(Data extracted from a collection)
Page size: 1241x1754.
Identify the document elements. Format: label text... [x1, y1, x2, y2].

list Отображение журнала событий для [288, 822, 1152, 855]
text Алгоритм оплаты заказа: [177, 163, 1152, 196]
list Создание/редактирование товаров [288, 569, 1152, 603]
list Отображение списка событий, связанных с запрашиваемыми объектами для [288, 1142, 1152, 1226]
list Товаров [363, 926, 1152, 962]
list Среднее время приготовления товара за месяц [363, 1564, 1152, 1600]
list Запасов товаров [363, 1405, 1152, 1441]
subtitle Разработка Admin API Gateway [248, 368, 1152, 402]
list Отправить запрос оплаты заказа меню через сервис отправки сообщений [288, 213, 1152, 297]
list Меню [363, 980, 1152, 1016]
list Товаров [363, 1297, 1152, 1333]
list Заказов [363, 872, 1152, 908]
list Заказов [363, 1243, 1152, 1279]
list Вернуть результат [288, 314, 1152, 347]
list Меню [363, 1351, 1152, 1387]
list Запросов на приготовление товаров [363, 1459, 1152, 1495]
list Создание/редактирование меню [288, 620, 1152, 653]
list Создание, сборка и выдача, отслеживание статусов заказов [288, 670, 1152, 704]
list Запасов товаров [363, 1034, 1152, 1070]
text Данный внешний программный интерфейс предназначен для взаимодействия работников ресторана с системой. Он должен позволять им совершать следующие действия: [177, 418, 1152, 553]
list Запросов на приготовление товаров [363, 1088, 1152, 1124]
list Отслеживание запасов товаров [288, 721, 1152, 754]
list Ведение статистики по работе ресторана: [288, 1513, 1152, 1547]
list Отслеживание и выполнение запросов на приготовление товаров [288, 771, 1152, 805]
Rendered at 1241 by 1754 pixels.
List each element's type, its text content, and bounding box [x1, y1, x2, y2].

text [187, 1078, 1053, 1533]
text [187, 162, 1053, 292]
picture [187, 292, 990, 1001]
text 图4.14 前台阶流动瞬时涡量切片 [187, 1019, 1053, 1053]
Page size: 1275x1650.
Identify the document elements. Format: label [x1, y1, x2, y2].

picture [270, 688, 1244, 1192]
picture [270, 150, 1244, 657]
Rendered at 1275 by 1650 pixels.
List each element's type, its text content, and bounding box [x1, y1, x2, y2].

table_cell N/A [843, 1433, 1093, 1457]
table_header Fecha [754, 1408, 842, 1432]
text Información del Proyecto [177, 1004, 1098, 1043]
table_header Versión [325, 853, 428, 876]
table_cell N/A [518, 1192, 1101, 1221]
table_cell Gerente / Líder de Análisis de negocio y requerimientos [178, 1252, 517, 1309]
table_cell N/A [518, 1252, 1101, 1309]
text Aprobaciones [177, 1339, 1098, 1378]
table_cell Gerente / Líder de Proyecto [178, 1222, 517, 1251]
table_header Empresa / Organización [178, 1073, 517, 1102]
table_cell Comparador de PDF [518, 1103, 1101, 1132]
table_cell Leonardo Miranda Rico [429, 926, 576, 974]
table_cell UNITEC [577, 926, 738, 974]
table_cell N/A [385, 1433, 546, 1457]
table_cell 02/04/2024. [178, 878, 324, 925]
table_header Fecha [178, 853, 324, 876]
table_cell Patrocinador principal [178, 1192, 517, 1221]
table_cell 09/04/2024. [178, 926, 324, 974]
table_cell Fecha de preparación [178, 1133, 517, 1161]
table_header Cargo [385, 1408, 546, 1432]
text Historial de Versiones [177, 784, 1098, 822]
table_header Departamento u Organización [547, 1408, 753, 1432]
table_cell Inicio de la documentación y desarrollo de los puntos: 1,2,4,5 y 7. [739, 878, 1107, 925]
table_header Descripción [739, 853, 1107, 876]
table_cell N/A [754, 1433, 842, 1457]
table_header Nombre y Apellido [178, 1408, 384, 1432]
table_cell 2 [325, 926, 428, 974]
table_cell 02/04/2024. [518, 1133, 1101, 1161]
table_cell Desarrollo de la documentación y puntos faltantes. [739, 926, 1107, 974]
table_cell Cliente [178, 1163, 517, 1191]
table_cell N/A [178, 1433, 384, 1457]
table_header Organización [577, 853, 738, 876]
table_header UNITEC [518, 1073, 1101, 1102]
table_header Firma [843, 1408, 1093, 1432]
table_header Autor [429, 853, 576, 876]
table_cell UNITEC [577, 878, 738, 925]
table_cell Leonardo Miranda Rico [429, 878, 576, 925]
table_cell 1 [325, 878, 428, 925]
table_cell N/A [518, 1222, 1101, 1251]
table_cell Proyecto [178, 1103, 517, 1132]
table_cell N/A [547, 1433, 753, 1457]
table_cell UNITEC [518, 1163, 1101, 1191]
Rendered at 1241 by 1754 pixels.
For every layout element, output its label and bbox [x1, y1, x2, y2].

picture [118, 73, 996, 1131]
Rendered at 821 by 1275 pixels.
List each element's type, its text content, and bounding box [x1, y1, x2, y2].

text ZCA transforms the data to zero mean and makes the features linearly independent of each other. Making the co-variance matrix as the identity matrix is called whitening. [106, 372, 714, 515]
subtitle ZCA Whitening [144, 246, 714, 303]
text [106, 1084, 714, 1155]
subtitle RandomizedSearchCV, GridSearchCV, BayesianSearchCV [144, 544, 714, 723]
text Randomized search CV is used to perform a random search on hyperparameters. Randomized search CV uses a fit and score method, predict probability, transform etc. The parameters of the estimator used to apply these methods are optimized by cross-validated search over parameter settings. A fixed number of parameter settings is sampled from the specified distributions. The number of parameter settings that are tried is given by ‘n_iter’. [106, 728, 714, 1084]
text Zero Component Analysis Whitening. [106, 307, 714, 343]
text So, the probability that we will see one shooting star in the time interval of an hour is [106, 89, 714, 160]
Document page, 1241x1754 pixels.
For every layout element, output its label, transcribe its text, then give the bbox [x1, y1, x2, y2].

# AIM OF THE TASK
If a line contains the word "pixels", it counts; say how many such lines there are in the data above, and nothing else.

# REPLY
5